> [PROBLEM] Copy every line of the records that includes the word "scroll".

[Stored records]
* * * * * * *

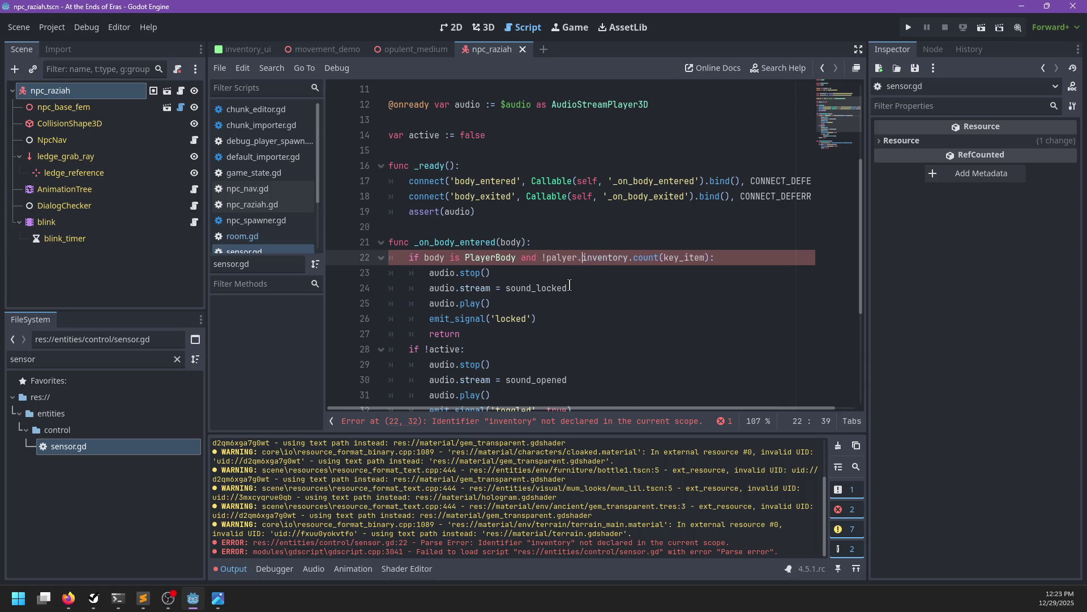
pyautogui.press('Left')
pyautogui.press('BackSpace')
pyautogui.press('BackSpace')
pyautogui.press('BackSpace')
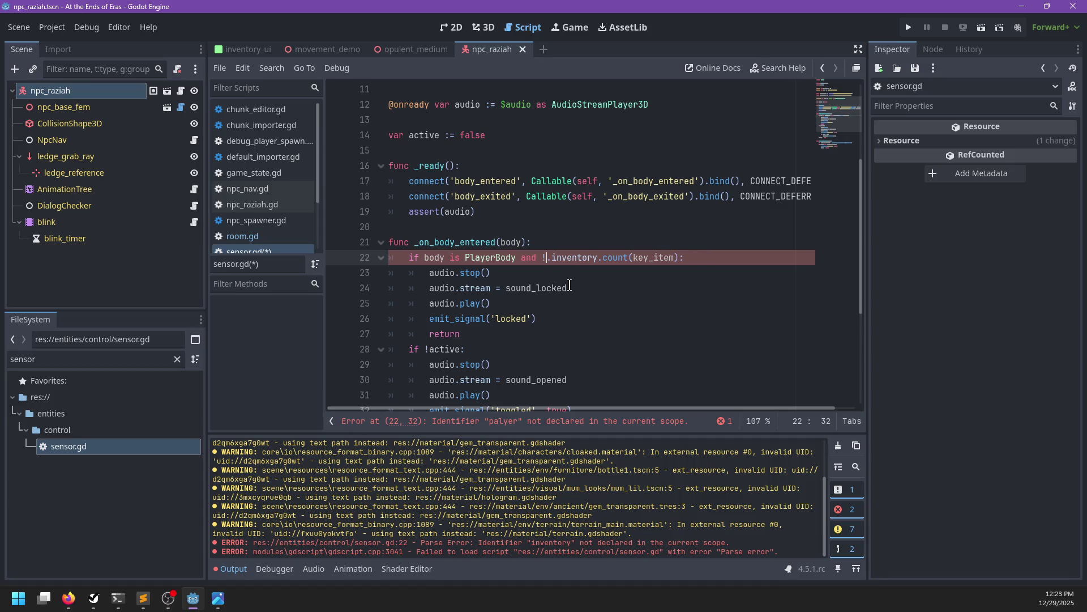
pyautogui.write('body')
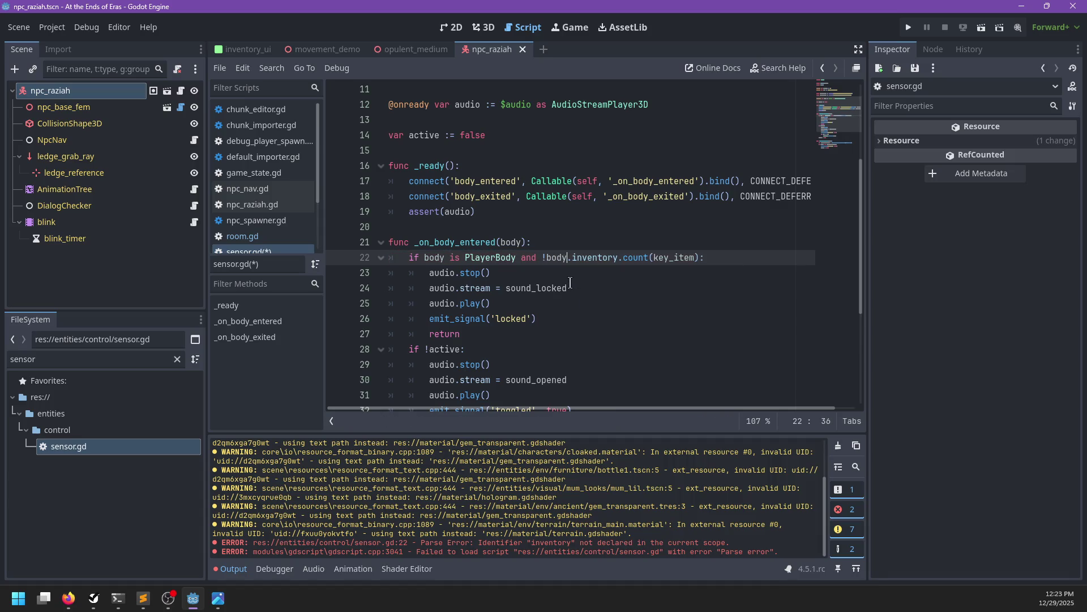
# Clear the old errors from the output log and save the fixed sensor.gd
pyautogui.scroll(-4, 558, 272)
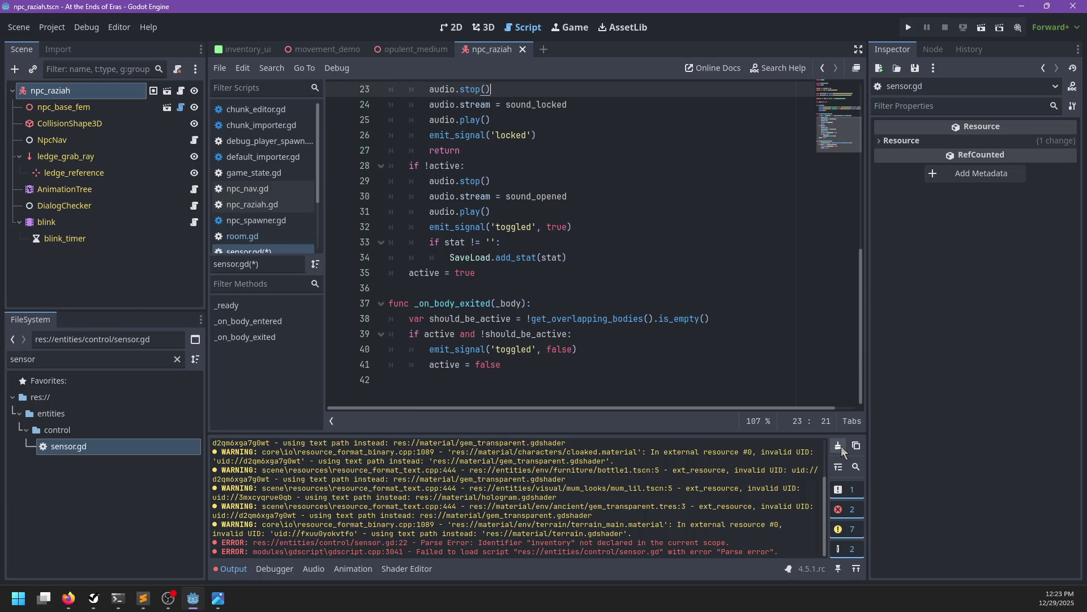
pyautogui.click(838, 446)
pyautogui.click(670, 346)
pyautogui.press('ctrl+s')
pyautogui.scroll(5, 584, 199)
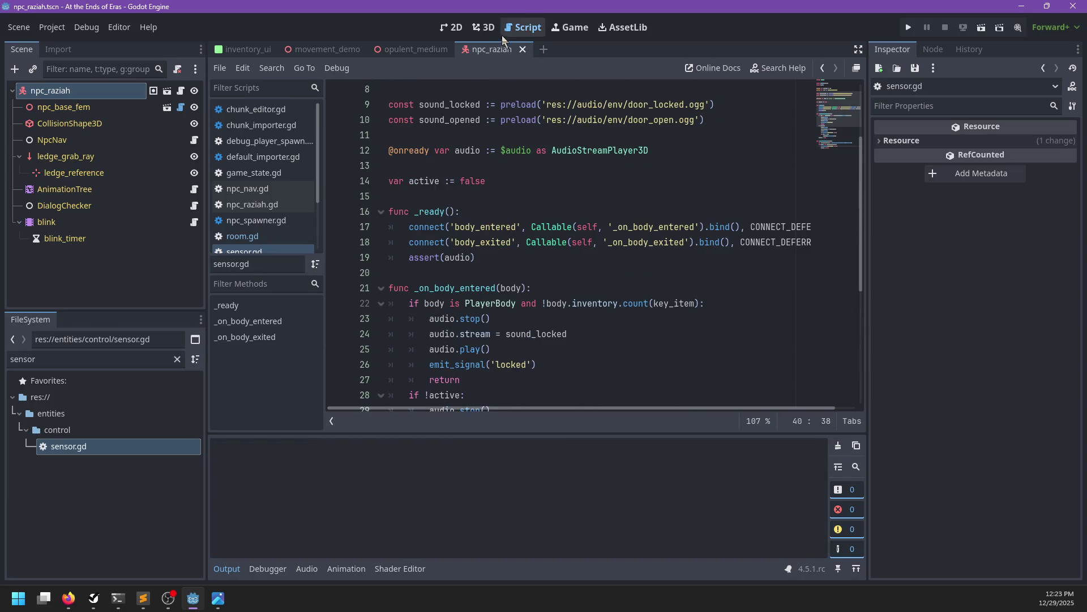
# Look at the opulent_medium scene in 3D, then open npc_nav.gd and select query_locations
pyautogui.click(485, 27)
pyautogui.click(413, 50)
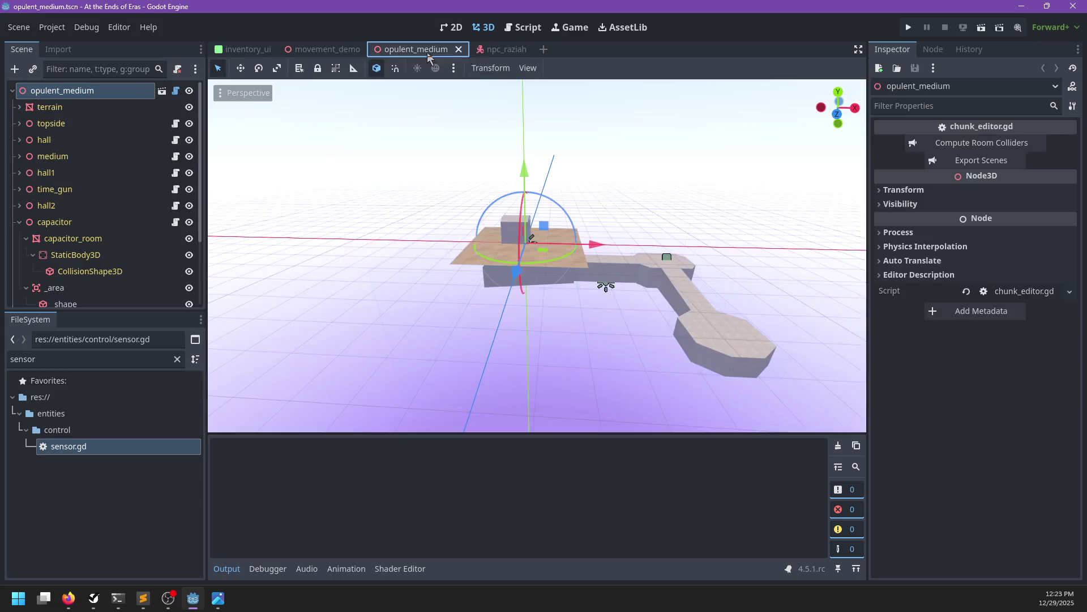
pyautogui.click(491, 50)
pyautogui.click(522, 28)
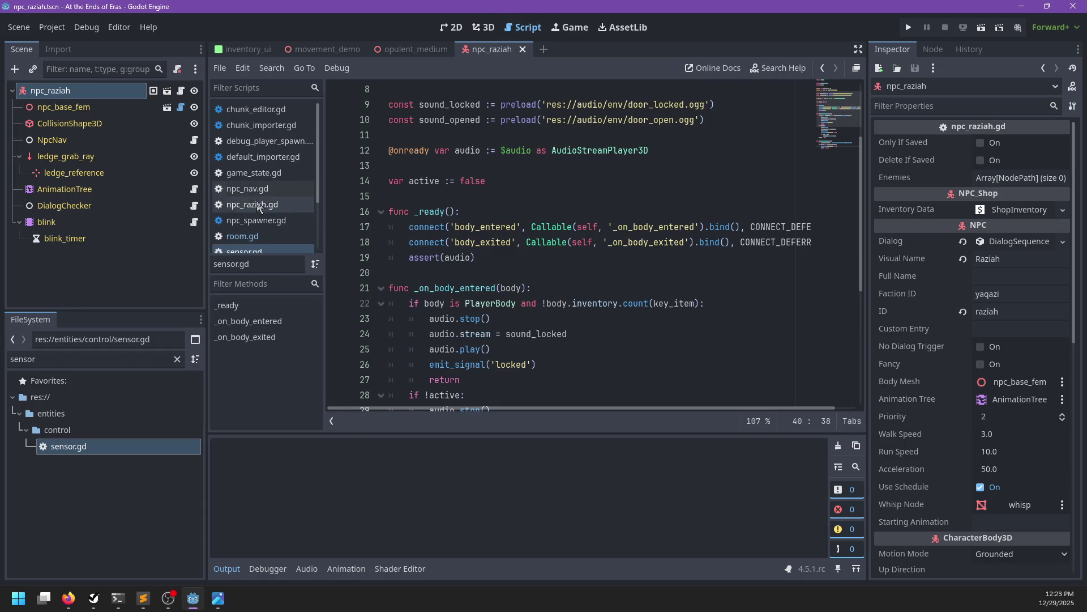
pyautogui.click(258, 170)
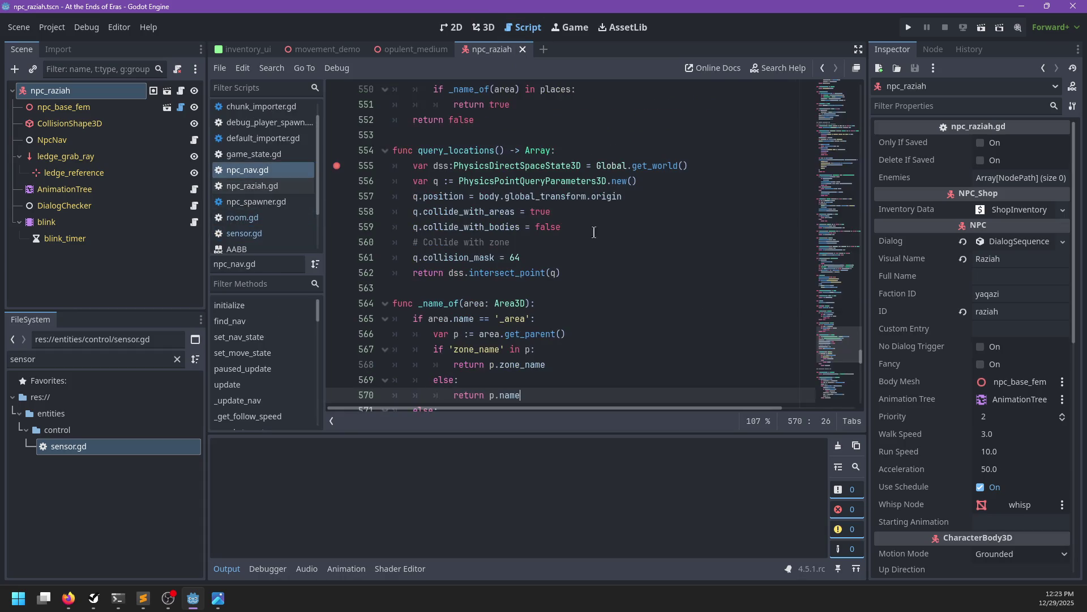
pyautogui.doubleClick(476, 152)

* * * * * * *

> [SOLVED PROBLEM]
pyautogui.scroll(-4, 558, 272)
pyautogui.scroll(5, 584, 199)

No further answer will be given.